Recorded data

--------------------------------

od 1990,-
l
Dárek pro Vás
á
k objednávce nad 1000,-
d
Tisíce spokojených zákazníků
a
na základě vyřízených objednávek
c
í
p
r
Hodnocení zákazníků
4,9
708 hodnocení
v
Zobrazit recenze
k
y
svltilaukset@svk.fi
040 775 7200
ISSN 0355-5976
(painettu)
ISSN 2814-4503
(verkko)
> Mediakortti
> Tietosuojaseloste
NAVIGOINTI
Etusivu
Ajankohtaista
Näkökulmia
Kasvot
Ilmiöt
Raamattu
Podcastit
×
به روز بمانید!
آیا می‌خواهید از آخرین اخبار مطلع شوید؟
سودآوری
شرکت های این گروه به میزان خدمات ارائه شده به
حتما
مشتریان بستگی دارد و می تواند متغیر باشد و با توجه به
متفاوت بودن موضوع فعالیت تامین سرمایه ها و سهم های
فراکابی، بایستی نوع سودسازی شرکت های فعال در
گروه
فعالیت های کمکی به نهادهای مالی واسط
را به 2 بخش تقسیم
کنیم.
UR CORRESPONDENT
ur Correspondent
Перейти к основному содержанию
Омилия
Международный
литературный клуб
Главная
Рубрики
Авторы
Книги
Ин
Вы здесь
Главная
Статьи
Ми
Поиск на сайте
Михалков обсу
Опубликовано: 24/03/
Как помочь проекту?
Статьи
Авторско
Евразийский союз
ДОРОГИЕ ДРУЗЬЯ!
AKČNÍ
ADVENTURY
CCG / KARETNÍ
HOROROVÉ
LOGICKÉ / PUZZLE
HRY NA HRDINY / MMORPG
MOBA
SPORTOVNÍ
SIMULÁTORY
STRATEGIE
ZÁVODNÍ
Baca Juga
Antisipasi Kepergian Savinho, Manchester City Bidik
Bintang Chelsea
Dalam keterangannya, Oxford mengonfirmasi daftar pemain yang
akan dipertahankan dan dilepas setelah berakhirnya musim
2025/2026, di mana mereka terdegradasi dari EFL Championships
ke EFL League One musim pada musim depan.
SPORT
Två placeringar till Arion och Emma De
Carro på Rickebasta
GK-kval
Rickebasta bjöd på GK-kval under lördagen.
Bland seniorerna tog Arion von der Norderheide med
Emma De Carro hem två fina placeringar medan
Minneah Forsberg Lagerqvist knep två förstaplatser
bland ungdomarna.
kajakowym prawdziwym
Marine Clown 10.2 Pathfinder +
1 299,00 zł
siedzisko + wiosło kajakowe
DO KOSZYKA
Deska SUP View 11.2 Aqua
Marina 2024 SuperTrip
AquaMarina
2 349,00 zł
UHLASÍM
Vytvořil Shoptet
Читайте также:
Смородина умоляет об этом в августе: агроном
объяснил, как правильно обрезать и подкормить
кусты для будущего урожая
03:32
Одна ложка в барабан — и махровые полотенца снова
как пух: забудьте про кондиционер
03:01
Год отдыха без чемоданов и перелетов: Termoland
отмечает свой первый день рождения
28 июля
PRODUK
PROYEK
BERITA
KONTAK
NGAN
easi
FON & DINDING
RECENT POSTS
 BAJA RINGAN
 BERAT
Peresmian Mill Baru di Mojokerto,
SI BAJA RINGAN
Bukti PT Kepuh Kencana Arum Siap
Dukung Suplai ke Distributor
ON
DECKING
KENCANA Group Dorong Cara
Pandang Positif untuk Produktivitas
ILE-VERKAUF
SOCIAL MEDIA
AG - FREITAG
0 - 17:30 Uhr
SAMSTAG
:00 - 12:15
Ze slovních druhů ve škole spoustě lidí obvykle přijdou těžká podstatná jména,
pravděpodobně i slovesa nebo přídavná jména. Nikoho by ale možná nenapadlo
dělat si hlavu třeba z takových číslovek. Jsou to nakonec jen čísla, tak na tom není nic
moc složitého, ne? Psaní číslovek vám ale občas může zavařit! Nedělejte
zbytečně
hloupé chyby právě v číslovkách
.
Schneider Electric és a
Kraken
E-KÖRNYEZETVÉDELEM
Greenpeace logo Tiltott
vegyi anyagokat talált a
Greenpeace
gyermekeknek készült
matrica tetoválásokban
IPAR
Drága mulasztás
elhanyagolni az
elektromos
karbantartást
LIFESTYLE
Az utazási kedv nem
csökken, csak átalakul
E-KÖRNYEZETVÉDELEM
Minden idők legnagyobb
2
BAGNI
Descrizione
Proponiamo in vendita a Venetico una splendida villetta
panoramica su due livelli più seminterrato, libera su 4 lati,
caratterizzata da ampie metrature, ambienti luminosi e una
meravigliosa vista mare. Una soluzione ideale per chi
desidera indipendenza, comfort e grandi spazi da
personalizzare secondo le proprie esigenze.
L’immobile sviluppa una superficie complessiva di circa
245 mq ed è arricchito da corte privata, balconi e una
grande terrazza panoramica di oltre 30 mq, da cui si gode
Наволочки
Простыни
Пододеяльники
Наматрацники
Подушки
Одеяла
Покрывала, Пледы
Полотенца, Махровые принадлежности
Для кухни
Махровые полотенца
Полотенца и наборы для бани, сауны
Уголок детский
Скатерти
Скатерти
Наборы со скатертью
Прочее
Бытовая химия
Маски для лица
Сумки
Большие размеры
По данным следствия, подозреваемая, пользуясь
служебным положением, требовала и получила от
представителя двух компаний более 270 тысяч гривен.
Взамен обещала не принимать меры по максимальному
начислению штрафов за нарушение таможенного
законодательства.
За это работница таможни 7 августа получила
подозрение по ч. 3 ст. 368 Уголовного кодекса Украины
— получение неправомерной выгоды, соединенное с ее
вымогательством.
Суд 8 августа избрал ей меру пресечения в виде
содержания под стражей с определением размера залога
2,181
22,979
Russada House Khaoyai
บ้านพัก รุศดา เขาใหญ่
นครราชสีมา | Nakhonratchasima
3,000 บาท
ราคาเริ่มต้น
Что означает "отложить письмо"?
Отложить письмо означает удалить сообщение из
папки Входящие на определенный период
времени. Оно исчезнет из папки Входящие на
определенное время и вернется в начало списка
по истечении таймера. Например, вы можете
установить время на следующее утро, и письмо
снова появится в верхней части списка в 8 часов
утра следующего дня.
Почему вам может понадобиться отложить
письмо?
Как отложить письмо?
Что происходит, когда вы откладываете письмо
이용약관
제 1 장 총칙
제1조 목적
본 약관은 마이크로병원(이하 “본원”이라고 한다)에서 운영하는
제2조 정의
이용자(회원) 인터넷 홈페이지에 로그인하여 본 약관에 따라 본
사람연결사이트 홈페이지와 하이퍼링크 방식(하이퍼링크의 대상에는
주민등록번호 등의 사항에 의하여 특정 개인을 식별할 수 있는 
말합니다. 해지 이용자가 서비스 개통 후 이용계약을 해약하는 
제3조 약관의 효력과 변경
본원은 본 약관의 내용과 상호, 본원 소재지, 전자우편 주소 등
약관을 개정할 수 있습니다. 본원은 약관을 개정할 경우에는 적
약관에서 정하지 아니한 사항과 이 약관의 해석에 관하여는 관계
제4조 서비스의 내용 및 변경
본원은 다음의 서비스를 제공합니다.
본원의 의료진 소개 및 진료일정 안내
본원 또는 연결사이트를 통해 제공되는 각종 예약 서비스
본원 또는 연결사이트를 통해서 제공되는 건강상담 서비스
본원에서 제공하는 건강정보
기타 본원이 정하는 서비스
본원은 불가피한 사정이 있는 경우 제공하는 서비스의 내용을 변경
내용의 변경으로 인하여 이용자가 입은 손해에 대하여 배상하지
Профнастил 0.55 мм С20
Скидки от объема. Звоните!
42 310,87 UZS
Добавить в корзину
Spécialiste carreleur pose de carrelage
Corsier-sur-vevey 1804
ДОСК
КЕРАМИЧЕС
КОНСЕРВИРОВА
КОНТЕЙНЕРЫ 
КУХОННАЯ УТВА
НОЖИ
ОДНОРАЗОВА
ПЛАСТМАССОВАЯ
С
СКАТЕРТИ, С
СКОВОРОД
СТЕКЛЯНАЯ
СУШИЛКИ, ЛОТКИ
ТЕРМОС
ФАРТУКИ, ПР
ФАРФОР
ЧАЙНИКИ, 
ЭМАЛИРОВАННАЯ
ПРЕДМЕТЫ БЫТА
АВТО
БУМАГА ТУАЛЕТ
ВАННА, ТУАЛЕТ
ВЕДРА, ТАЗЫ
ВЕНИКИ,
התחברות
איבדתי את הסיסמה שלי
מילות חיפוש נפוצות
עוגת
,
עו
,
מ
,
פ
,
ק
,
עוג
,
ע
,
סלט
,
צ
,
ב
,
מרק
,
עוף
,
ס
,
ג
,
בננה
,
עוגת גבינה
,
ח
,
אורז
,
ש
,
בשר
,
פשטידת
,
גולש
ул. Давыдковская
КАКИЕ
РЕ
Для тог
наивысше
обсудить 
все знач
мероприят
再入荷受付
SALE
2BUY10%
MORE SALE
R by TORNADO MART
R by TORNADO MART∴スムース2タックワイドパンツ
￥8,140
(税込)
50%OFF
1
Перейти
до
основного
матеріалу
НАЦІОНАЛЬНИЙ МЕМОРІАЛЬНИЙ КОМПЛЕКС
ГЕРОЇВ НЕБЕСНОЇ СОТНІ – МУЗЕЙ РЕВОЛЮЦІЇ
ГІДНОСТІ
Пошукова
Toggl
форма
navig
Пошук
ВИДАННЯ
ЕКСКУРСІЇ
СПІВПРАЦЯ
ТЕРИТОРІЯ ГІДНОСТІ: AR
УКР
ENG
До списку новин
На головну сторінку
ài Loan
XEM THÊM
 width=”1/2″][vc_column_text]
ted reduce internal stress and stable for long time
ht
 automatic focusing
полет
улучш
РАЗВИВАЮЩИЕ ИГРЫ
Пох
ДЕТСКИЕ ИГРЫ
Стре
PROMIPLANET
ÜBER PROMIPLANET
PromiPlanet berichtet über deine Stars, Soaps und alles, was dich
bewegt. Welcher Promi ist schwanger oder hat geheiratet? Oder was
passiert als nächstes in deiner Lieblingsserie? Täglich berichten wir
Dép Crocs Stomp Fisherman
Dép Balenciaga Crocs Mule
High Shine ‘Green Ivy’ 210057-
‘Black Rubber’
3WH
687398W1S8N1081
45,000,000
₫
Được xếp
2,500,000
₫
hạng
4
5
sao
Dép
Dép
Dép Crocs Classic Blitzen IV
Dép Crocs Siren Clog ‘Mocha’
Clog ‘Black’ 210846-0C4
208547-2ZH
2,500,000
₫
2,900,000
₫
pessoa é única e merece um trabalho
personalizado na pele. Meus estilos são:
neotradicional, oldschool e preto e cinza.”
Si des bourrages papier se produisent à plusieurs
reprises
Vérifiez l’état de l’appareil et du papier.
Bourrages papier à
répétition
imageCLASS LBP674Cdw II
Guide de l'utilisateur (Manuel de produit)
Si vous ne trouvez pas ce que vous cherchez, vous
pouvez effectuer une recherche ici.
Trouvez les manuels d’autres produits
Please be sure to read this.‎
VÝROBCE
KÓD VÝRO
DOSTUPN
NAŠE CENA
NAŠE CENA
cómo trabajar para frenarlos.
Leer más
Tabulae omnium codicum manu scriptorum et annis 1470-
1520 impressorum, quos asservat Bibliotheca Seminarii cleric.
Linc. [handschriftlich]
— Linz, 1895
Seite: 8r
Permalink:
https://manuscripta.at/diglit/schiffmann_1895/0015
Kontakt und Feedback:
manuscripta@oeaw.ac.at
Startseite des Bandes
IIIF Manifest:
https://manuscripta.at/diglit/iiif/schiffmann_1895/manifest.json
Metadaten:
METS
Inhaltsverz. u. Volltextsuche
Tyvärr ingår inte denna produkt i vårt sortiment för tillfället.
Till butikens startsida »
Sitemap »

--------------------------------

Requirement: In the data above, which lines lie between the line with "L’immobile sviluppa una" and the line with "Почему вам может понадобиться отложить", inclusive? Print those lines exactly and nothing else.

Task response:
L’immobile sviluppa una superficie complessiva di circa
245 mq ed è arricchito da corte privata, balconi e una
grande terrazza panoramica di oltre 30 mq, da cui si gode
Наволочки
Простыни
Пододеяльники
Наматрацники
Подушки
Одеяла
Покрывала, Пледы
Полотенца, Махровые принадлежности
Для кухни
Махровые полотенца
Полотенца и наборы для бани, сауны
Уголок детский
Скатерти
Скатерти
Наборы со скатертью
Прочее
Бытовая химия
Маски для лица
Сумки
Большие размеры
По данным следствия, подозреваемая, пользуясь
служебным положением, требовала и получила от
представителя двух компаний более 270 тысяч гривен.
Взамен обещала не принимать меры по максимальному
начислению штрафов за нарушение таможенного
законодательства.
За это работница таможни 7 августа получила
подозрение по ч. 3 ст. 368 Уголовного кодекса Украины
— получение неправомерной выгоды, соединенное с ее
вымогательством.
Суд 8 августа избрал ей меру пресечения в виде
содержания под стражей с определением размера залога
2,181
22,979
Russada House Khaoyai
บ้านพัก รุศดา เขาใหญ่
นครราชสีมา | Nakhonratchasima
3,000 บาท
ราคาเริ่มต้น
Что означает "отложить письмо"?
Отложить письмо означает удалить сообщение из
папки Входящие на определенный период
времени. Оно исчезнет из папки Входящие на
определенное время и вернется в начало списка
по истечении таймера. Например, вы можете
установить время на следующее утро, и письмо
снова появится в верхней части списка в 8 часов
утра следующего дня.
Почему вам может понадобиться отложить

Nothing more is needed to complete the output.